### Excerpt to read
#####

Global Warming, Climate Change, and Society’s Impact on the Environment

Introduction

Global warming and climate change are formidable challenges to mankind as they threaten the world’s social and economic structure. Human activities induce a rise in global temperatures and a change in rainfall patterns. A catastrophe might be unavoidable unless mankind realizes the potential menace presented by climate change on future generations. (Ginley & Cahen, 2011, p. 36). Businesses and governments can play a significant role in preventing it by implementing various programs that maintain economic development to ensure environmental sustainability.

Global warming

Global warming refers to a phenomenon whereby the temperatures on the planet rise due to an increase in the emission of greenhouse gases. Some of the greenhouse gases include methane and carbon dioxide. Greenhouse gases are essential in maintaining temperature balance on earth. However, human activities cause a rise in the level of atmospheric greenhouse gases. Scientists are really worries by this trend as it leads to the greenhouse effect, which will affect living systems on planet earth (Maslin, 2007, p. 9).

#####

[Records that reference images]
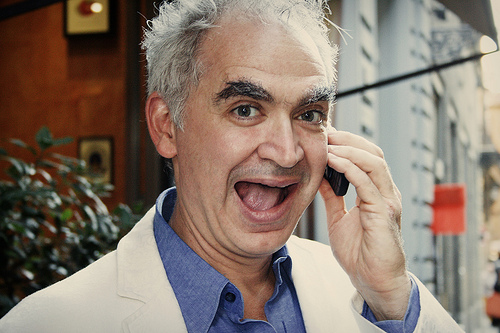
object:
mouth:
[230, 178, 304, 223]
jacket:
[0, 204, 466, 331]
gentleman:
[0, 0, 467, 333]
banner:
[431, 183, 466, 234]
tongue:
[240, 183, 286, 210]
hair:
[141, 0, 352, 131]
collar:
[153, 185, 294, 332]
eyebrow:
[211, 75, 274, 107]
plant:
[0, 122, 154, 319]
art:
[77, 138, 111, 200]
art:
[62, 0, 109, 37]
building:
[327, 0, 499, 332]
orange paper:
[432, 184, 466, 234]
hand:
[318, 126, 407, 296]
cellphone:
[323, 165, 349, 195]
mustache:
[226, 164, 307, 182]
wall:
[3, 3, 149, 229]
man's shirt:
[153, 187, 309, 333]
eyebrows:
[297, 82, 337, 108]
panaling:
[4, 2, 119, 278]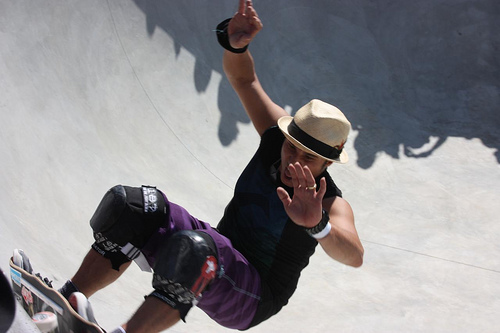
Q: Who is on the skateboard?
A: The man.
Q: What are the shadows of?
A: The spectators.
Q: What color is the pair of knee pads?
A: Black.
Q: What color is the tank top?
A: Black.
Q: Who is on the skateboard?
A: The man.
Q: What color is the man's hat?
A: Tan.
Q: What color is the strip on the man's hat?
A: Black.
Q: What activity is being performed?
A: Skateboarding.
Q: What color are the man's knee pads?
A: Black.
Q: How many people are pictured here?
A: One.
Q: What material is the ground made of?
A: Concrete.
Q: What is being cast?
A: Shadows.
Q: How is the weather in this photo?
A: Sunny.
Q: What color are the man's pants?
A: Purple.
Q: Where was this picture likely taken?
A: Skate park.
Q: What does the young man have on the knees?
A: The young man has black knee pads on the knees.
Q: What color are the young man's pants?
A: The young man's pants are purple in color.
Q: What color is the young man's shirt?
A: The young man's shirt is black.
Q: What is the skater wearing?
A: The skater is wearing purple shorts.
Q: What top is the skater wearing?
A: The skater is wearing a tank top.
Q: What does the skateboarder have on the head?
A: The skateboarder has a hat on the head.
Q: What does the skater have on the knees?
A: The skater has black pads on the knees.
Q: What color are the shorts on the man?
A: The shorts on the man are a purple color.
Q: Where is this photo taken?
A: Skate park.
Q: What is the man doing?
A: Skateboarding.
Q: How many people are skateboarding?
A: One.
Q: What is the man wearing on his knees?
A: Knee pads.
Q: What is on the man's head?
A: A hat.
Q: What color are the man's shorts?
A: Purple.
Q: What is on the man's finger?
A: A ring.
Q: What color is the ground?
A: Gray.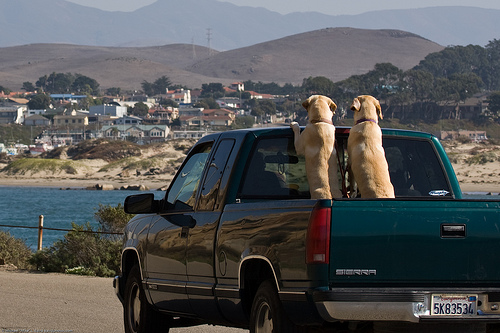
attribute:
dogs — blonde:
[298, 97, 376, 204]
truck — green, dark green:
[136, 116, 493, 330]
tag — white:
[433, 288, 482, 320]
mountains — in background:
[10, 3, 496, 105]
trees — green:
[298, 40, 489, 118]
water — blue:
[3, 171, 126, 229]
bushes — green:
[12, 209, 137, 269]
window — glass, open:
[158, 147, 223, 203]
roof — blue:
[202, 120, 431, 146]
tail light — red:
[309, 203, 345, 275]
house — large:
[82, 118, 191, 145]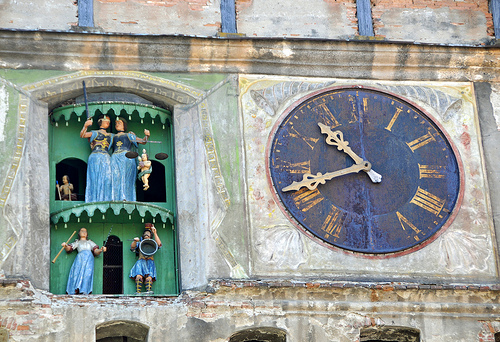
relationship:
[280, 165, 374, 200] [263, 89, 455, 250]
hand on top of clock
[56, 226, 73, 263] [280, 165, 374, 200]
stick in hand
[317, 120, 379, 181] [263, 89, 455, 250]
pointer attached to clock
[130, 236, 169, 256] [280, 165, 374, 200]
shield in hand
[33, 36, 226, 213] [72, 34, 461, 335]
scene on side of building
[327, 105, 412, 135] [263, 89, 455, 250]
numerals on front of clock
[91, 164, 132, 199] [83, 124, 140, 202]
people wearing robes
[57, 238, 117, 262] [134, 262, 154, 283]
person wearing robe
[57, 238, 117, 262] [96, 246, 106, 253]
person holding drum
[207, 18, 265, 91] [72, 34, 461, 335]
paint on side of building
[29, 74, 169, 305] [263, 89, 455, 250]
figurines next to clock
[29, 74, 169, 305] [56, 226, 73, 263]
figurines holding stick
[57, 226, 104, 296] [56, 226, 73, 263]
person holding stick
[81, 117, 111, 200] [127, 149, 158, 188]
people holding up puppet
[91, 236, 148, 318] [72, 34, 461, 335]
windows on building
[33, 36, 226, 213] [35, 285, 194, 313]
scene on display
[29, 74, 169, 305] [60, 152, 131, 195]
figurines wearing blue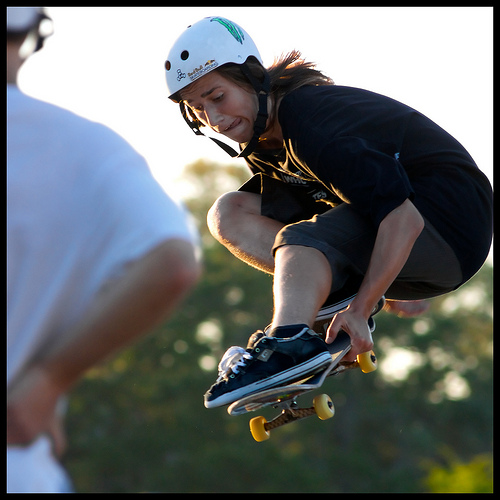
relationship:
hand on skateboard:
[324, 298, 391, 363] [174, 306, 434, 493]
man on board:
[162, 10, 494, 408] [210, 319, 384, 429]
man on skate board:
[162, 10, 494, 408] [213, 312, 386, 444]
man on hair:
[162, 10, 494, 408] [226, 51, 332, 89]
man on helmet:
[162, 10, 494, 408] [158, 14, 268, 104]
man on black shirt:
[162, 10, 494, 408] [235, 77, 493, 291]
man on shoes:
[162, 10, 494, 408] [189, 316, 331, 406]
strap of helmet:
[181, 65, 272, 156] [163, 15, 265, 99]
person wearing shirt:
[0, 5, 218, 495] [8, 82, 195, 499]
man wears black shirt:
[162, 10, 494, 408] [235, 77, 493, 291]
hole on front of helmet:
[163, 61, 171, 71] [164, 16, 270, 162]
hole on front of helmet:
[178, 50, 187, 60] [164, 16, 270, 162]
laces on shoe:
[216, 345, 254, 377] [199, 324, 346, 406]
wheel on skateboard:
[357, 349, 377, 373] [202, 314, 375, 441]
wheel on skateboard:
[249, 414, 269, 439] [202, 314, 375, 441]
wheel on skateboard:
[312, 391, 334, 418] [202, 314, 375, 441]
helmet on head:
[163, 15, 265, 99] [156, 10, 272, 142]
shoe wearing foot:
[203, 325, 333, 409] [201, 307, 352, 417]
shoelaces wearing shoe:
[211, 336, 253, 371] [203, 303, 353, 414]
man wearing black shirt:
[162, 10, 471, 409] [235, 77, 493, 291]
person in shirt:
[0, 5, 218, 495] [8, 82, 195, 499]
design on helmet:
[212, 19, 249, 44] [163, 15, 265, 99]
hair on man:
[226, 52, 332, 83] [170, 15, 494, 405]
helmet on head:
[130, 15, 285, 122] [173, 25, 308, 147]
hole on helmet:
[180, 50, 189, 61] [163, 15, 265, 99]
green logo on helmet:
[203, 15, 250, 46] [141, 9, 269, 108]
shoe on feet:
[203, 325, 333, 409] [206, 323, 347, 413]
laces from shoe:
[216, 345, 254, 377] [203, 325, 333, 409]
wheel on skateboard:
[312, 391, 334, 418] [201, 331, 381, 445]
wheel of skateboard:
[312, 391, 334, 418] [225, 297, 402, 422]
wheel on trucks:
[312, 391, 334, 418] [249, 350, 393, 462]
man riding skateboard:
[162, 10, 494, 408] [230, 317, 377, 444]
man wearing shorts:
[162, 10, 494, 408] [230, 158, 483, 313]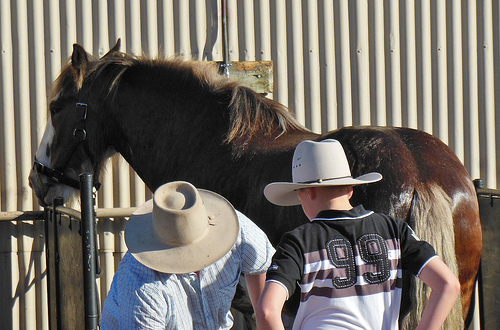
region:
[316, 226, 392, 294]
numbers at back of jersey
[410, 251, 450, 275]
white stripe on shirt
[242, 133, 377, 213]
cowboy hat on boy's head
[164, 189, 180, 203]
indent in man's hat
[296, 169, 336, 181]
black felt around hat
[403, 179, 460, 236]
tan tail on brown horse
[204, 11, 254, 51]
shiny black railing on wall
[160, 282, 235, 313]
blue stripe short sleeve shirt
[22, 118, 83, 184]
white face on horse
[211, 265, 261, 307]
pocket on blue shirt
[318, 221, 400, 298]
black stiched numbers on the boy's shirt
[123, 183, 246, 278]
a white leather cowboy hat on a man's head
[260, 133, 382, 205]
white leather coboyw hat with a black rope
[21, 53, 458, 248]
a brown horse in a pen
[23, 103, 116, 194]
black leather bridle on the horses head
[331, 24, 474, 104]
white metal wall of the building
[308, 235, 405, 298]
brown stripes on the boy's shirt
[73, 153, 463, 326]
two men standing next to a horse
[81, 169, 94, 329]
black metal post of the horse pen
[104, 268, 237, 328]
the man's pale blue button-up shirt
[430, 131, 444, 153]
part of a wall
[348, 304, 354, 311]
back of a boy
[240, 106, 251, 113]
part of a horse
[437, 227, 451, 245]
tail of a horse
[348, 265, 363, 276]
part of a cloth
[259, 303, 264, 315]
part of an elbow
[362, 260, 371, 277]
back of a boy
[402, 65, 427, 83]
part of a wall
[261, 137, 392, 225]
boy wearing a white hat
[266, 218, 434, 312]
boy wearing a black and white shirt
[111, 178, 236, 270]
man wearing a white hat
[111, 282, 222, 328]
Man wearing a plaid shirt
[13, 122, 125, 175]
Horse near a stable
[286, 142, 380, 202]
Boy in a cowboy hat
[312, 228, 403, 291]
number 99 on a shirt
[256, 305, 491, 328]
boy with hand on his hips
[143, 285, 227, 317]
blue and white plaid shirt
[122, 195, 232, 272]
Man wearing a tan hat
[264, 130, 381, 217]
The boy is wearing a cowboy hat.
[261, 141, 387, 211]
The cowboy hat is white.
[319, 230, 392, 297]
The number on the boys shirt is black.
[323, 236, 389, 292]
The number on the boys shirt is ninety-nine.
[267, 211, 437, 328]
The boys shirt is black, white and purple.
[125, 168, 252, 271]
The mans hat is white.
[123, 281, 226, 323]
The man's shirt is light in color.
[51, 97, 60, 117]
The horses eye is black.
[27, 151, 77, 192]
The horses bridle is brown.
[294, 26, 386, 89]
The wall in the background is biege.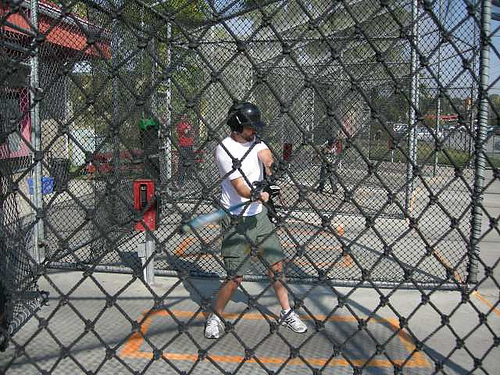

#####

### Problem description
Could you rewrite the essay on climate change from "Global warming and" up to and including "ensure environmental sustainability.", putting "humanity" in place of "mankind"? Work only from the essay on climate change.

### Exercise result
Global warming and climate change are formidable challenges to humanity as they threaten the world’s social and economic structure. Human activities induce a rise in global temperatures and a change in rainfall patterns. A catastrophe might be unavoidable unless humanity realizes the potential menace presented by climate change on future generations. (Ginley & Cahen, 2011, p. 36). Businesses and governments can play a significant role in preventing it by implementing various programs that maintain economic development to ensure environmental sustainability.